** Document excerpt follows **

WWII turned his life around. He wound up in Paris, working on an air force magazine. After he was discharged, he stayed in France until his money ran out, when returned to New York and looked up a former colleague on the service magazine, who was now the editor of Cosmopolitan. "There was no job, but he said, 'Here's a list of all the writers who used to write for us—Dorothy Parker, John Steinbeck, Edna Ferber, Sinclair Lewis, Ernest Hemingway. You go find them, wherever they are, and persuade them to write for us again. We'll pay you a bounty.' So I became a freelance bounty hunter," Hotchner says, with a grin.

From that assignment came Hotchner's friendship with Hemingway, chronicled a decade later after the legendary writer's death in the now classic Papa Hemingway: A Personal Memoir. The book was a sensation, a bestseller published in 34 countries, and it made his reputation. "Those years you can't repeat," Hotchner says. "He was a man who savored life. Every day was an adventure. We did the bullfight circuit. We went places in Havana that only he knew about. We walked in Paris. He introduced me to Venice.... Those were the good years. Then it all went downhill."

Later, Hotchner wrote a TV dramatization of Hemingway's Nick Adams stories, with a musical score by Aaron Copland and featuring the young Paul Newman as a battered prizefighter. "That was in 1956. We've been annoying each other ever since."

His next big hit was a biography of Doris Day, which he was determined would not be a puff piece. He told the star famous for her adorable screen roles that he intended to give a balanced portrait, by talking to her mother, her son, her directors and fellow actors. "As far as I know, that was the first time that technique was used in a celebrity bio," he says. He repeated the technique, and the success, with a book about Sophia Loren. He was at that time living in Paris, doing research for his WWII literary thriller The Man Who Lived at the Ritz.

** End of Document excerpt **

**Assignment A:**
According to the text about Hotchner, in how many countries was Papa Hemingway: A Personal Memoir published?
**Assignment B:**
Say whether each statement agrees with the text about Hotchner, giving yes or no and quoting the words that decide it.
(i) In Paris, Hotchner worked on an air force magazine.
(ii) The editor of Cosmopolitan offered Hotchner a staff job.
(iii) Aaron Copland wrote the musical score for the TV dramatization of the Nick Adams stories.
**Assignment C:**
Pick up the text about Hotchner after its last sentence and continue it.
The records are not needed here.

** Input data follows **

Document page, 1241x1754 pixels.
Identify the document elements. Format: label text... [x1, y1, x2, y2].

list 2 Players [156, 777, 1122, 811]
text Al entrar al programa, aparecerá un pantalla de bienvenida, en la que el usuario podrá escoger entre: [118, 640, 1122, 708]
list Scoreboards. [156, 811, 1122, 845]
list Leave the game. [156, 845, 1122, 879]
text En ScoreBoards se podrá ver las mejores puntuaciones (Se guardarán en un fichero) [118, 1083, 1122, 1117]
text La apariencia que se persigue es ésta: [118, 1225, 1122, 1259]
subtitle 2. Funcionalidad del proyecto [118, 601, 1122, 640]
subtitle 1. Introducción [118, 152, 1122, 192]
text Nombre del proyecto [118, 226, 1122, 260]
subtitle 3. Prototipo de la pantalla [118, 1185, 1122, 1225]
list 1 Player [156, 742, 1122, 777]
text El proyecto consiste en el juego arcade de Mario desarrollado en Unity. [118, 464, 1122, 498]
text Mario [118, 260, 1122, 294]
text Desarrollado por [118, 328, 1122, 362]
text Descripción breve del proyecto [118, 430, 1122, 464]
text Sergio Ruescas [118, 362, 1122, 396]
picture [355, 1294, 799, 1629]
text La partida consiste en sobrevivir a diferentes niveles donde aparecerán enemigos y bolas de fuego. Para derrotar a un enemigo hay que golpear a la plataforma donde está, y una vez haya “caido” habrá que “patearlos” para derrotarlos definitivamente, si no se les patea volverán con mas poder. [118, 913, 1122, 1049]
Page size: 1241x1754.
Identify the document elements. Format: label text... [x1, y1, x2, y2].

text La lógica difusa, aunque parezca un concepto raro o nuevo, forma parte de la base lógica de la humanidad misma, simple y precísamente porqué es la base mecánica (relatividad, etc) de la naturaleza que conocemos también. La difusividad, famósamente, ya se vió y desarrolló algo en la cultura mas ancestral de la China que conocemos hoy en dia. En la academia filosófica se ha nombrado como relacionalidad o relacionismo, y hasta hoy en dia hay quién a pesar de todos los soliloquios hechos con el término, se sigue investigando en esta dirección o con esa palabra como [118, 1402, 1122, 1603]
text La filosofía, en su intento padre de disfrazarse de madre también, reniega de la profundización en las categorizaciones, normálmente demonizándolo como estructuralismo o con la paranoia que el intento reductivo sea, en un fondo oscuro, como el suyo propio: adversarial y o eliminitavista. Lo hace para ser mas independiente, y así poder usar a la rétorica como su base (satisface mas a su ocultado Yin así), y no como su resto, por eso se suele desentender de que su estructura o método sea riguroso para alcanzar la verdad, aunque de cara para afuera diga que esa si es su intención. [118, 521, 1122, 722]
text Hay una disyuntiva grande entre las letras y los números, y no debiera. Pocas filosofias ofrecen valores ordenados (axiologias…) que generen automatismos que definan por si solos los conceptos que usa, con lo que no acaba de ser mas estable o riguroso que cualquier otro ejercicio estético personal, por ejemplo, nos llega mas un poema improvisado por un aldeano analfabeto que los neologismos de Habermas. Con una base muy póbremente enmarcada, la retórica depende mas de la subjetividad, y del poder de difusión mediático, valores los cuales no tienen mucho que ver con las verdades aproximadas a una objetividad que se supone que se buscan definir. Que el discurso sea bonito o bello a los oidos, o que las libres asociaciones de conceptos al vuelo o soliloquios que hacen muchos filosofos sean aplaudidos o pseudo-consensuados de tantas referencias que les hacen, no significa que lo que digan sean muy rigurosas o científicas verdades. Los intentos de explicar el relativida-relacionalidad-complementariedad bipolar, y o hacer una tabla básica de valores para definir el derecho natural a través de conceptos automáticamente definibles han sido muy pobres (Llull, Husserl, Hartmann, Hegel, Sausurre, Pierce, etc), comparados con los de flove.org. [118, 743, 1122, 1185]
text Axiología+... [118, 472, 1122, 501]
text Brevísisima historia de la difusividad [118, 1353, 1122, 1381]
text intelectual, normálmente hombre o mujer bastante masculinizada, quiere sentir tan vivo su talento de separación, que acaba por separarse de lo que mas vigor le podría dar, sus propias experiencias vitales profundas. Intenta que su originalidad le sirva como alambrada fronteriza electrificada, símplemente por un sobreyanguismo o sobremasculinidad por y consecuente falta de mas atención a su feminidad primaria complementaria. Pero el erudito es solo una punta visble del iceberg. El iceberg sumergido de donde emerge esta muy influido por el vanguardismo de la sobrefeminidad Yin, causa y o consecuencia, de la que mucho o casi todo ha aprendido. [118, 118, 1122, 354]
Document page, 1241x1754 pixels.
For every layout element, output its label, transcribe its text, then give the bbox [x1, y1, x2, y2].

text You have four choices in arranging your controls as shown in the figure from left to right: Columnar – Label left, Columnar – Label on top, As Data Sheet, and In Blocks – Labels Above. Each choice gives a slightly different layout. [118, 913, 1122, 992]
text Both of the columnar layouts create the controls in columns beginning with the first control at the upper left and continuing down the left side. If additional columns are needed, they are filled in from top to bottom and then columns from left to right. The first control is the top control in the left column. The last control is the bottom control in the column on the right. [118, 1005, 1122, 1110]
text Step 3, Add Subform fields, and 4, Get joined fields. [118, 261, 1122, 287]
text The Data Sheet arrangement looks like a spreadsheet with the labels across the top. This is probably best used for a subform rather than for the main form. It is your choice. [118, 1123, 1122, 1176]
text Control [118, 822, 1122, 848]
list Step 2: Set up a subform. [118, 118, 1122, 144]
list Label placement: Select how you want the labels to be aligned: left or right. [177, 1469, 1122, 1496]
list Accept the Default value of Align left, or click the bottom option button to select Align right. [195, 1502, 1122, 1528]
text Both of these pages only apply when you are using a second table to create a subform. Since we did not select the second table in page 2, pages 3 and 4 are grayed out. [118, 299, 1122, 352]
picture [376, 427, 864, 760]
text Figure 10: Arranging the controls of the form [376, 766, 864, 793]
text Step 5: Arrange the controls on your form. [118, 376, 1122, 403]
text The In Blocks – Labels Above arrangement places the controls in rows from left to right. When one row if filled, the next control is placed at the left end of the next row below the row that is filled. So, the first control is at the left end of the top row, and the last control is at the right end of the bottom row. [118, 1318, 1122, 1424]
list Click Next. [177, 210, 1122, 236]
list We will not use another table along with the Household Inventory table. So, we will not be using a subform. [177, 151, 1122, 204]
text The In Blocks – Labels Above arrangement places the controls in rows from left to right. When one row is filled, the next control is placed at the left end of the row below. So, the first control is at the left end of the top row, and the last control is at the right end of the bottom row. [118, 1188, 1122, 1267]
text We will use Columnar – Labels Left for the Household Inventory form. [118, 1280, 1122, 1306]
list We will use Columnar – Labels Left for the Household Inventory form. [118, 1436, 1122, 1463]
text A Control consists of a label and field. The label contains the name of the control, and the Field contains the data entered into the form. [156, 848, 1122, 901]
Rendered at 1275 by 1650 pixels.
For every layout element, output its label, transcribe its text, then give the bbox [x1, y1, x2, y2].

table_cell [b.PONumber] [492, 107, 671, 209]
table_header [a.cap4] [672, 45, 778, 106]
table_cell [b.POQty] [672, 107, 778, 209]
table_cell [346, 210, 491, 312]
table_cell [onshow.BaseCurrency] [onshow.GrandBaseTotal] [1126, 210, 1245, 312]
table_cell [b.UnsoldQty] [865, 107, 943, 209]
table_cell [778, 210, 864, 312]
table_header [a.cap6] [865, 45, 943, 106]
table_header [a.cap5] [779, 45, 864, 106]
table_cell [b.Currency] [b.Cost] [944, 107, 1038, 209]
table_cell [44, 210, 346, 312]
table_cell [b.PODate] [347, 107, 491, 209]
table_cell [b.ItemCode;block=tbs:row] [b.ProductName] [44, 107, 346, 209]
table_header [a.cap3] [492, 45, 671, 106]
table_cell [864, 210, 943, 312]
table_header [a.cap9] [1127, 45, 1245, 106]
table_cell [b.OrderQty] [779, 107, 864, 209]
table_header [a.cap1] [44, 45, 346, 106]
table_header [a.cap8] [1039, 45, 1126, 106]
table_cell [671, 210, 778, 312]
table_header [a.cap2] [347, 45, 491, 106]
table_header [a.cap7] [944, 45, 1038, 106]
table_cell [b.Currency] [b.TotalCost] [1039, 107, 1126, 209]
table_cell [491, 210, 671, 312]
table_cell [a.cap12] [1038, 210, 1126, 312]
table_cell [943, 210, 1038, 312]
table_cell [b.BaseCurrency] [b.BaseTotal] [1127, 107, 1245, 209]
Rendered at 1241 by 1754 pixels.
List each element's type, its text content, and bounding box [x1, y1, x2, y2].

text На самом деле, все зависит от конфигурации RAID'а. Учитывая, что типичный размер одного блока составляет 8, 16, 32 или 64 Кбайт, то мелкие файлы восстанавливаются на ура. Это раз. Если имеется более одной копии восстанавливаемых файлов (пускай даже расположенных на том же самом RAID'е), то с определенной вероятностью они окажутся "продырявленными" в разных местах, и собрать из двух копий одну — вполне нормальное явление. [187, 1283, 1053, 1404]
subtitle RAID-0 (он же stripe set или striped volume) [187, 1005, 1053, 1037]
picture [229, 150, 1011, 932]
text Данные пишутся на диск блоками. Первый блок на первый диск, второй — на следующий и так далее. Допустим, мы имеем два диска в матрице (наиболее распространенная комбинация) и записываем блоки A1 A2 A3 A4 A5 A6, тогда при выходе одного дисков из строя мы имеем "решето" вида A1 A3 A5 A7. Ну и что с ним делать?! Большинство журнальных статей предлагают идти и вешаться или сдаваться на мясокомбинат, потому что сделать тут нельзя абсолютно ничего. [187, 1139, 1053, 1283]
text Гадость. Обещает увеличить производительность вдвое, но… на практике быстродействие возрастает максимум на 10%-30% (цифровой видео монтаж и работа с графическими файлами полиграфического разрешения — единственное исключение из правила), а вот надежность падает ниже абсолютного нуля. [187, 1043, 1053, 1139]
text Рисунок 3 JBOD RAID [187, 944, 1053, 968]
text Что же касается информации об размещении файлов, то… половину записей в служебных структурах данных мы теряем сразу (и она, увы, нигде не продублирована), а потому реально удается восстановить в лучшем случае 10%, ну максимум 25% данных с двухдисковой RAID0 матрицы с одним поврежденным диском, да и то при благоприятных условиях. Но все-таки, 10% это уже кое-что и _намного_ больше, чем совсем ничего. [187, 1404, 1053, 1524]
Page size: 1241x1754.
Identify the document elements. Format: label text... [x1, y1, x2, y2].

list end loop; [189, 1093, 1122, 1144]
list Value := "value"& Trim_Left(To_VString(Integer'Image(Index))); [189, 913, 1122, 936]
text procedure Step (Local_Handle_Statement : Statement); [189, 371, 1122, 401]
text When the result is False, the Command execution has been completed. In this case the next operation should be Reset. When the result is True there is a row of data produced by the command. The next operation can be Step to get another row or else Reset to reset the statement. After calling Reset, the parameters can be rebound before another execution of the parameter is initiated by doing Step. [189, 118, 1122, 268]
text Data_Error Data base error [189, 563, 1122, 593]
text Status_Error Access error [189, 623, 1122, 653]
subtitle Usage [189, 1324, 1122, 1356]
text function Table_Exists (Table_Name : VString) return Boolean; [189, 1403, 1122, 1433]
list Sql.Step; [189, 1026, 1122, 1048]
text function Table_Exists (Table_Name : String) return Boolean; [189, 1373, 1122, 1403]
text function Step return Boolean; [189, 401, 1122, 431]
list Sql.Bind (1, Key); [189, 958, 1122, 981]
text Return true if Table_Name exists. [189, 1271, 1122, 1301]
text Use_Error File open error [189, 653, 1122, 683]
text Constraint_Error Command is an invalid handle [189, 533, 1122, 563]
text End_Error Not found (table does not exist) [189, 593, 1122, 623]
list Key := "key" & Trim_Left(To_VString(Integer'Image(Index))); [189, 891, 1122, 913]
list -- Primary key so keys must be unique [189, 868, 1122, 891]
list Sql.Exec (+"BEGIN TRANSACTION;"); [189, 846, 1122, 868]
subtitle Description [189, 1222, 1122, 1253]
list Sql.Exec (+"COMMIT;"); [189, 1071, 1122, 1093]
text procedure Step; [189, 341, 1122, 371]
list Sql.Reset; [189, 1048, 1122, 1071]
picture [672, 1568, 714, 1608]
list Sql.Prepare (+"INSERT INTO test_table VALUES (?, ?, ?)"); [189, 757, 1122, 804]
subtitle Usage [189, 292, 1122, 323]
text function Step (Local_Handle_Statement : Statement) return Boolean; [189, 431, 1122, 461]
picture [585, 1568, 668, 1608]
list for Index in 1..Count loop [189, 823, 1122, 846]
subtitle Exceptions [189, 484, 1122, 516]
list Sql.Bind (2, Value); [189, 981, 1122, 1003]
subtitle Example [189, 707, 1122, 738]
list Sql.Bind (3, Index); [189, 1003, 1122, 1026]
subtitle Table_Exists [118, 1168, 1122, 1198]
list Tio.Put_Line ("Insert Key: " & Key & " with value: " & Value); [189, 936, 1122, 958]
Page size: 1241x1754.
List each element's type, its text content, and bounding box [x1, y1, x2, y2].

** End of Input data **

**Exercise answer A:**
It was published in 34 countries.

**Exercise answer B:**
(i) Yes: "He wound up in Paris, working on an air force magazine."
(ii) No: "There was no job"
(iii) Yes: "with a musical score by Aaron Copland"

**Exercise answer C:**
With his output currently somewhere around 15 books and countless numbers of screenplays and magazine articles, Hotchner has one major frustration; his career as a writer of musical comedies has never taken off. "Cy Coleman and I did a musical on Broadway called Let Em Rot! but it kicked the bucket very quickly. It was anti-feminist—about men paying alimony." (Hotchner has been divorced twice.) Undaunted, they wrote Courtroom Cantata, which has played in several venues and now will go out on the road. "I've never really hit my stride," Hotchner muses.

Meanwhile, his greatest source of gratification is the Hole in the Wall camp. "You see a group of kids who have cancer, most of them don't have any hair, some are missing a limb, some push wheelchairs with other kids in them. But they're all having a marvelous time. The big thing is that at night they can sit and talk to each other. They can talk it out in a way that they can't do with their parents." So far, the original Hole in the Wall has spawned eight camps around the world, with one under construction in Jordan, for Jordanian, Israeli and Palestinian children.

A phone call reminds Hotchner that he must return to the Newman's Own office the next day to start giving away the $19 million that the business enterprise has earned this year. Actually, the philanthropy does not totally support the camp or its numerous other beneficiaries. By law, 50% of the money must come from the private sector. About $1 million of their gift to the camp comes from the annual gala he produces.

Meanwhile, Hotchner intends to stick to the writing game. "Every book is a different adventure. For me, there's no such thing as sitting down and repeating myself." So here's how the jacket copy on a biography of Hotchner might read: how a kid from St. Louis became a renowned author, hobnobbed with the literary greats, stage and screen celebrities and the trend-setters of his time, made and gave away a lot of money and is still flourishing in a multifaceted and improbable life.